0
votes

I am facing an issue in our C based application where one of VxWorks TASK(say Task1) got crashed due to some unknown reasons. The crashed task had locked a mutual exclusion semaphore(say semA). Now the next TASK2 is waiting on semA to get Unlocked. Since semA is locked by a crashed TASK, TASK2 will be waiting infinitely to grab semA. This has broken application functionality.

We can not provide a timeout to lock semA in TASK2 becuase semA is protecting a send routing that is sending data over sockets. Providing a timeout will result in failure in message communication.

After googling I have found ROBUST mutex for LINUX for such problem, but our platform is VxWorks(version 5.5.1). So can somebody tell me the way by which we can handle this problem in VxWorks?

I have tried a below mentioned solution nut not sure how safe it is to do so.

1) TASK2 will wait on semA for a particular timout 2) if failed check the state of previous task that had locked the semA 3 if TASK1 state is SUSPENDED, TASK 2 will call semDelete on semA and than recreate it. 4) if TASK1 is not in SUSPENDED state, keep on waiting to grab semA.

I have test this code as prototype and is working fine. I am not sure about how good is to implement such solution where we recreate semaphore and what will be the possible risks imposed.

Please let me know your inputs.

Thanks

3

3 Answers

1
votes

I think your prototyped solution is not anymore risky than having code (Task1) that crashes for unknown reasons.

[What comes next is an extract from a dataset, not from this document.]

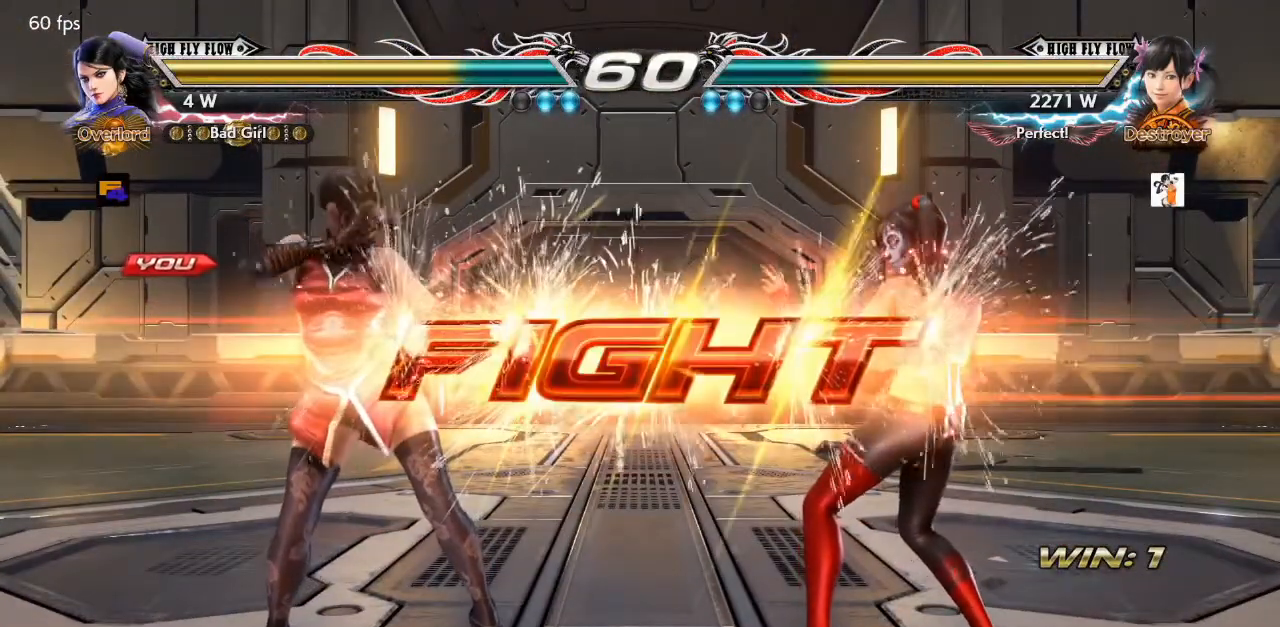
Gameplay with a controller (PlayStation layout); each line is a JSON object with the inputs held at the frame after it. "events" lists button and stick changes between this image and that frame as [ms after this image, input, new state], when the widget could be followed in between. Not read: L1 L2 L3 R1 R2 R3.
{"buttons": ["DPAD_LEFT"], "events": [[283, "DPAD_LEFT", "down"], [350, "DPAD_LEFT", "up"], [400, "DPAD_LEFT", "down"]]}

If I were to work on your problem, I would first try really hard to find out why Task1 is crashing. If I were unable to figure out the root cause, I would then go to implement your proposed solution. That is, I would query the state of Task2 after a certain amount of time, and then recreate the semaphore.

0
votes

I must say, that even if you implement your work around of recreating the semaphore, then you still have a crashed task which consumes resources. If this problem persists, then eventually the whole system will stop working. In the end the correct and only way to fix this problem is to fix the crash in task1. You should be able to get a stack trace to where it crashed and fix it.

0
votes

I second the previous answers: finding the cause why Task1 crashes is better than implementing a workaround.

Can you post the messages written by VxWorks of the crashed Task1?

One of the first things I try if a task crashes for no good reason is to increase its stack size (let's say double it). If the task runs fine your stack size is too small. Also try to increase the stack size of the task(s) you've modified lately!

If it is a stack problem it isn't neccessarily Task1 which is to blame...